The key lesson I carry with me, from my days in consulting, is this: no matter what the question you are asked, it is far better to start your response with “Yes, if” than “No, because”. Can you lift the earth? “No, because it’s not possible” vs “Yes, if you give me a lever long enough”. Some would say there is no difference in the response, after all both mean “No”. But after all these years, I can say with conviction - there is a world of a difference in how the answer is received.

Additional notes

[1] With supervised learning we know what the output was for previous inputs and we want the machine to figure out a rule that connects the inputs with the expected output. This algorithm is based on the belief that history is a good indicator of what to expect from the future. For example, if we want to predict if a deal close or not, we will train the machine with the outcomes of prior deals to identify a pattern between deal attributes and deal outcome. With unsupervised learning, we don’t know the output labels and would like to structure the data in a way that a label can be stuck on data points that exhibit similar behaviour. This algorithm is based on the belief that birds of the same feather will flock together.
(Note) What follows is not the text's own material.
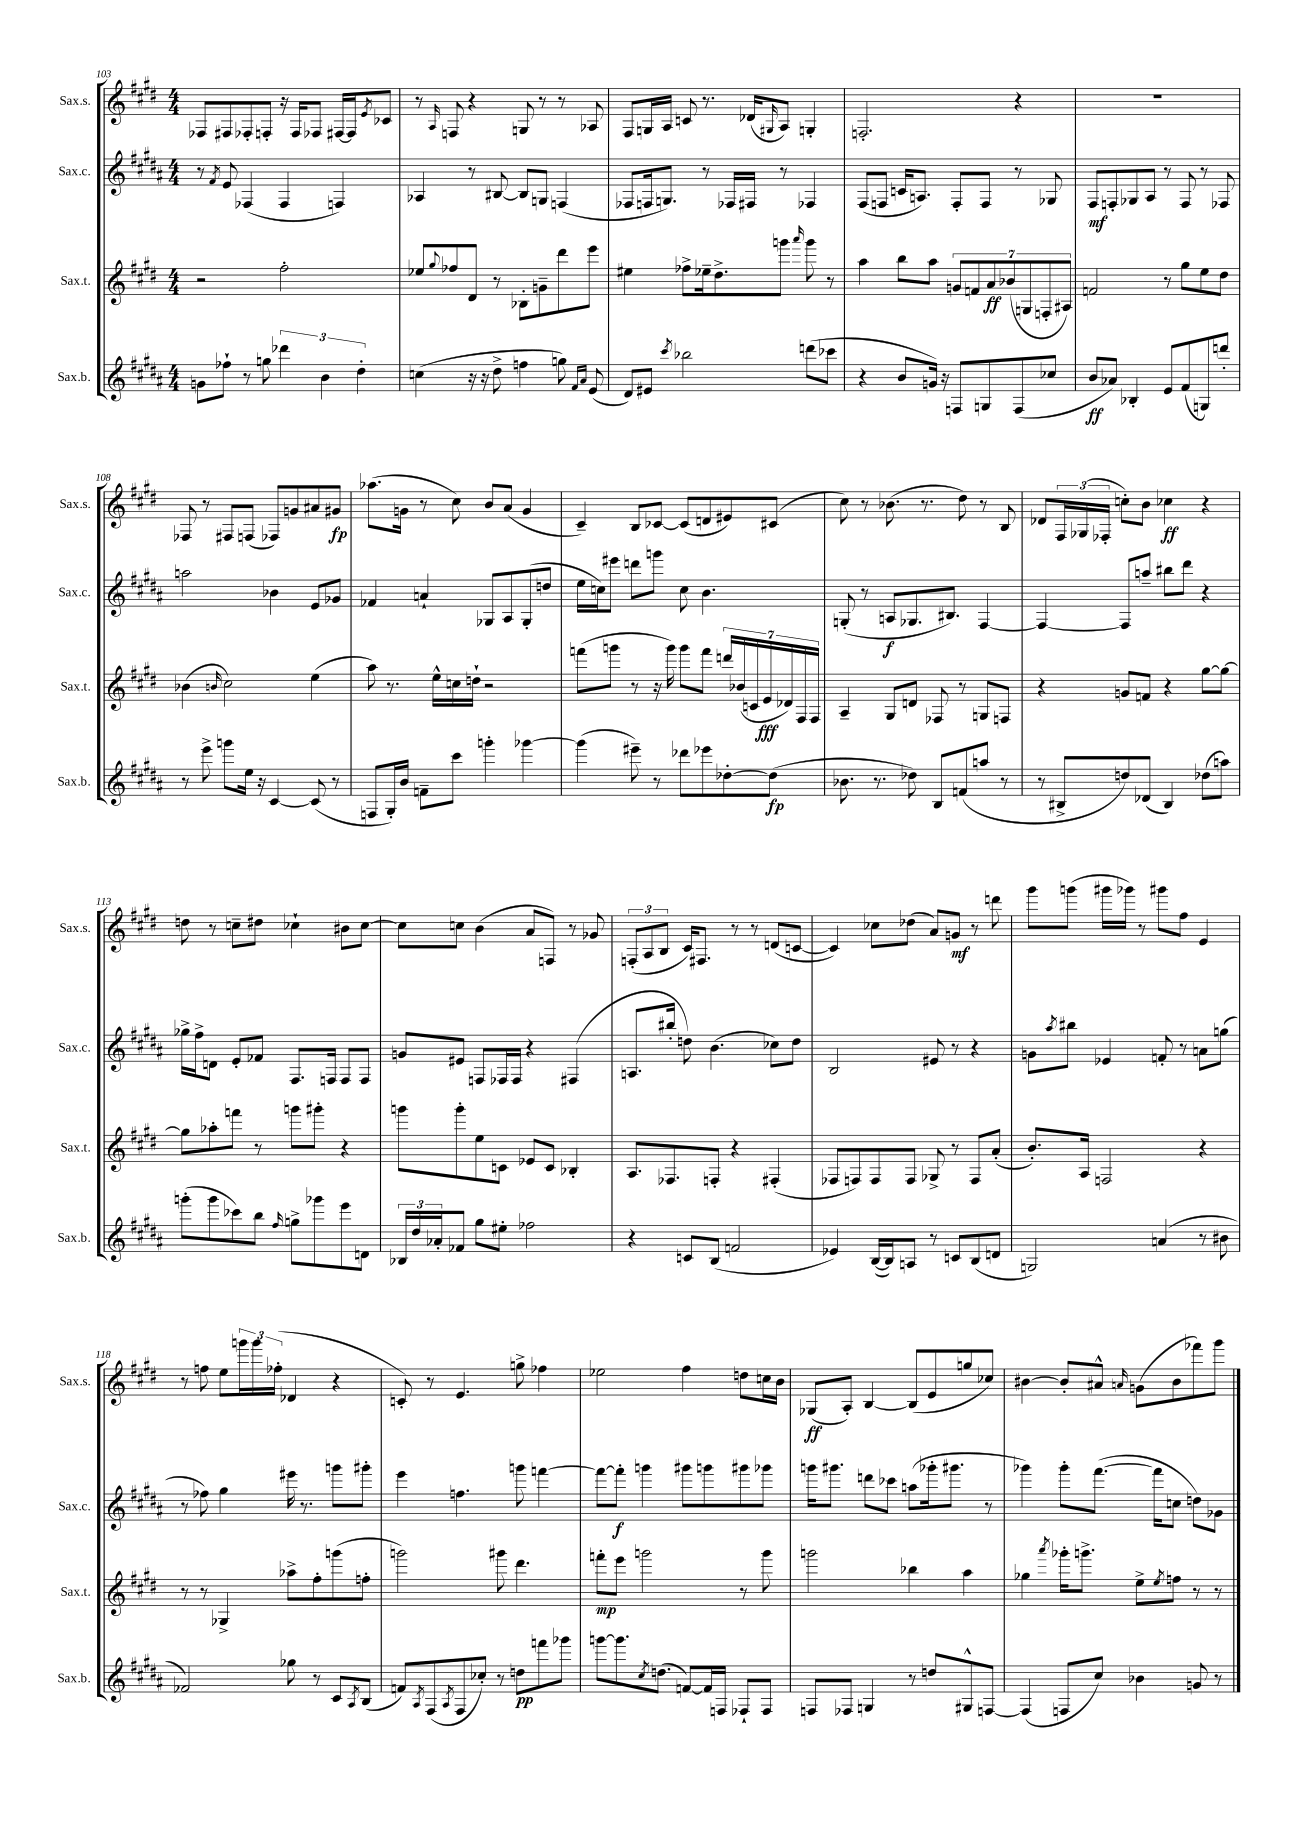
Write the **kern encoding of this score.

For example, if we want to segment customers by behaviour, say Loyalists, Churn risk and so on, we will train the machine with attributes of a customer, allow it to cluster similar people together, observe the groups created and stick a label to them.

[2] Literature on Events per Variable

Concato J, Peduzzi P, Holford TR, Feinstein AR (1995) Importance of events per independent variable in proportional hazards analysis. I. Background, goals, and general strategy. J Clin Epidemiol 48: 1495–1501.

Peduzzi P, Concato J, Feinstein AR, Holford TR (1995) Importance of events per independent variable in proportional hazards regression analysis. II. Accuracy and precision of regression estimates. J Clin Epidemiol 48: 1503–1510.

Peduzzi P, Concato J, Kemper E, Holford TR, Feinstein AR (1996) A simulation study of the number of events per variable in logistic regression analysis. J Clin Epidemiol 49: 1373–1379.

Vittinghoff E, McCulloch CE (2007) Relaxing the rule of ten events per variable in logistic and Cox regression. Am J Epidemiol 165: 710–718.

Courvoisier DS, Combescure C, Agoritsas T, Gayet-Ageron A, Perneger TV (2011) Performance of logistic regression modeling: beyond the number of events per variable, the role of data structure. J Clin Epidemiol 64: 993–1000.

[3] For some problems, there is an obvious choice of metric to see how good the results are. For example, if you are identifying invoice numbers from images of invoices, you would look at accuracy. This would read like an exam result - 8 out of 10 right, so 80% accuracy achieved. For some problems, how you judge the results can be a tad convoluted. For example, if you are building a model to catch spam mails, accuracy would be pointless. Your model might conservatively say nothing is a spam, get 95% accuracy and fail at the one job it had which was catching the 5% spams that came in. So you change tact, and say “of all the mails I predicted as spams, how many did I get right” (aka recall) or “of all the mails that were truly spams, how many did I get right” (aka precision). As the problem context changes, different performance metrics will need to be considered.